**PROMPT:**
Your task is to return the listing below word for word, without any of its images.

**RECORDED INFORMATION:**

__________________________________________________

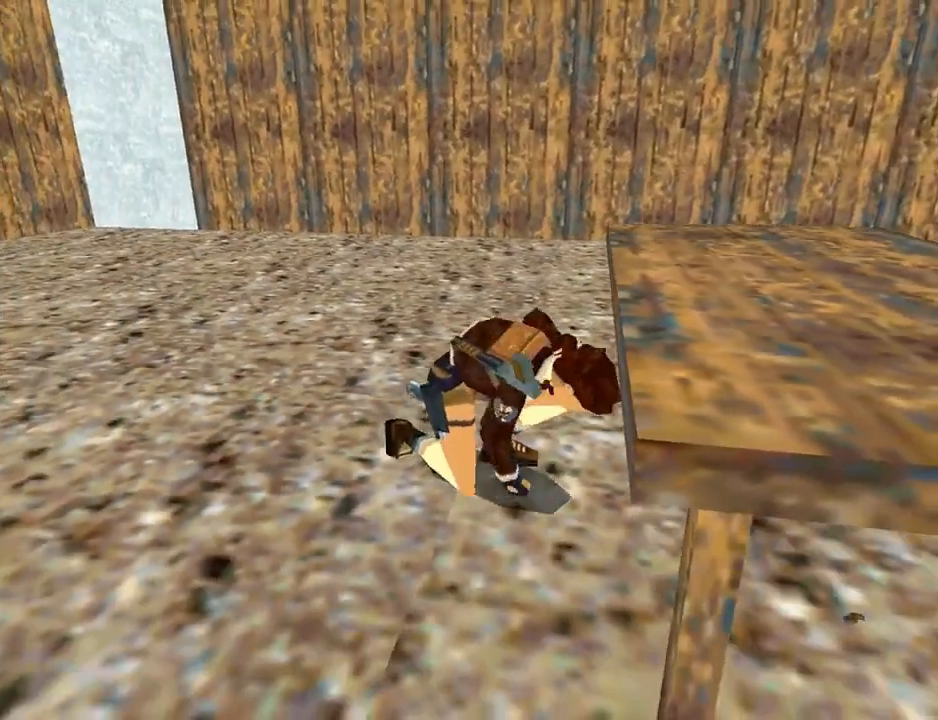
{"buttons": ["DPAD_RIGHT"], "left_stick": "center", "right_stick": "center", "events": []}
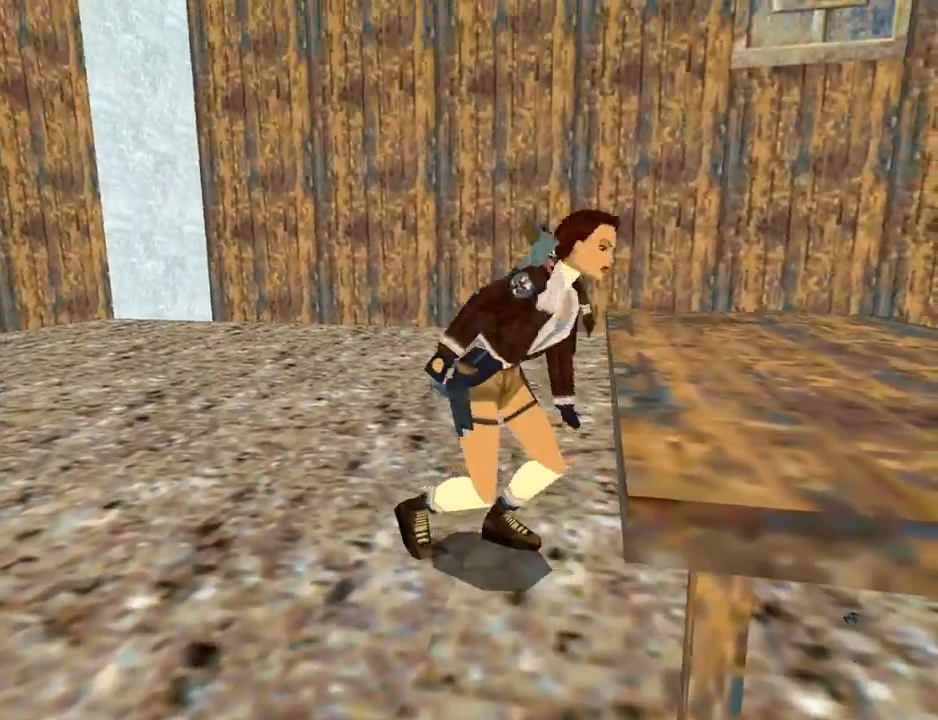
{"buttons": ["DPAD_RIGHT"], "left_stick": "center", "right_stick": "center", "events": []}
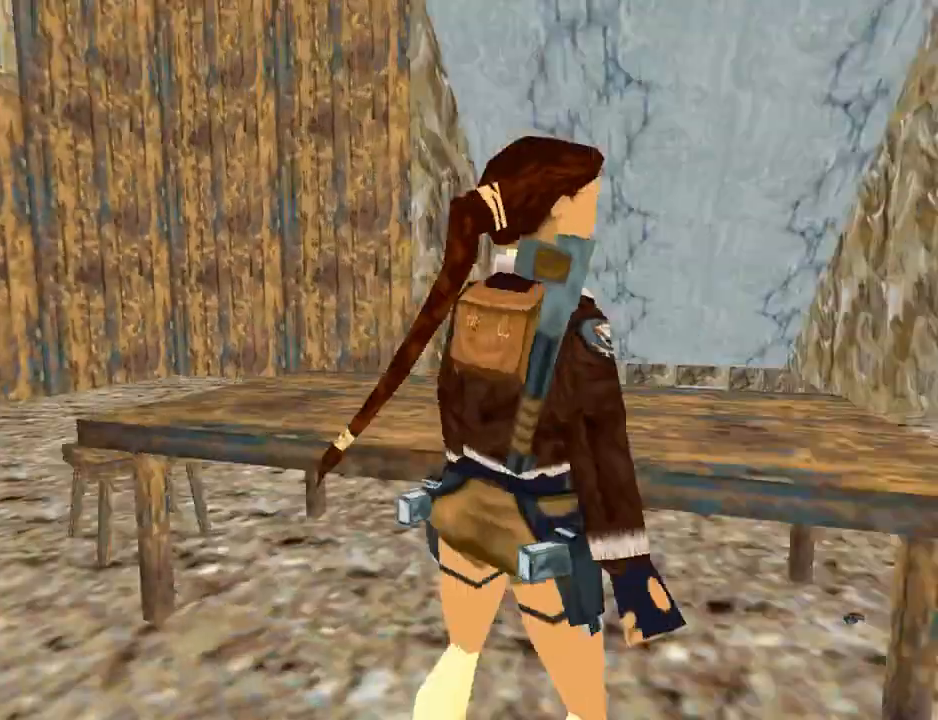
{"buttons": ["DPAD_UP", "DPAD_RIGHT"], "left_stick": "center", "right_stick": "center", "events": [[467, "DPAD_UP", "down"]]}
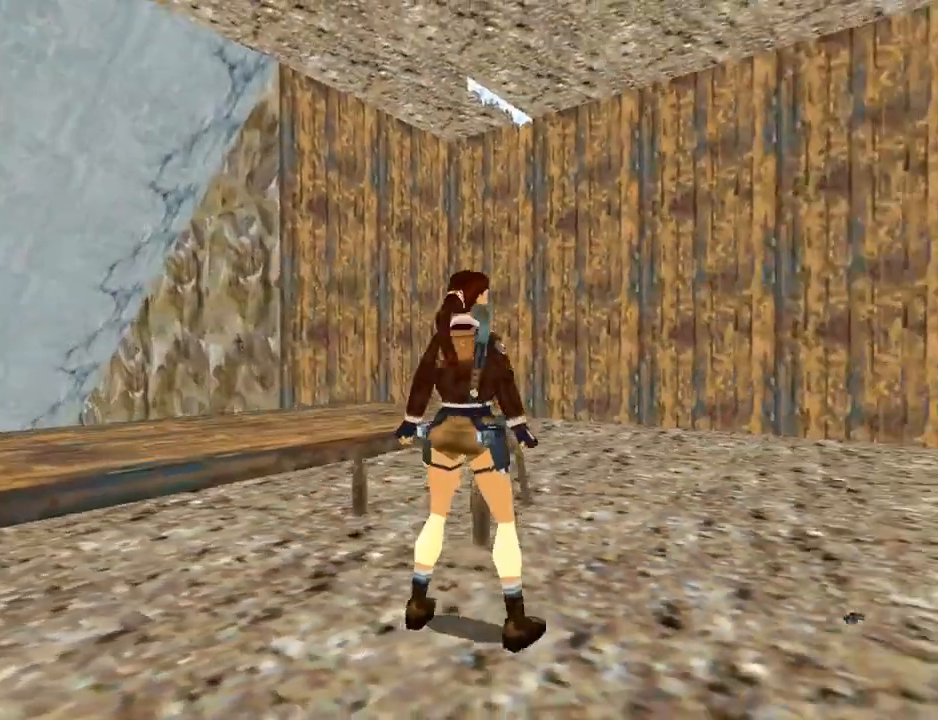
{"buttons": ["DPAD_UP"], "left_stick": "center", "right_stick": "center", "events": [[67, "DPAD_RIGHT", "up"]]}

__________________________________________________

**SOLUTION TO THE EXERCISE:**
{"buttons": ["DPAD_RIGHT"], "left_stick": "center", "right_stick": "center", "events": []}
{"buttons": ["DPAD_RIGHT"], "left_stick": "center", "right_stick": "center", "events": []}
{"buttons": ["DPAD_UP", "DPAD_RIGHT"], "left_stick": "center", "right_stick": "center", "events": [[467, "DPAD_UP", "down"]]}
{"buttons": ["DPAD_UP"], "left_stick": "center", "right_stick": "center", "events": [[67, "DPAD_RIGHT", "up"]]}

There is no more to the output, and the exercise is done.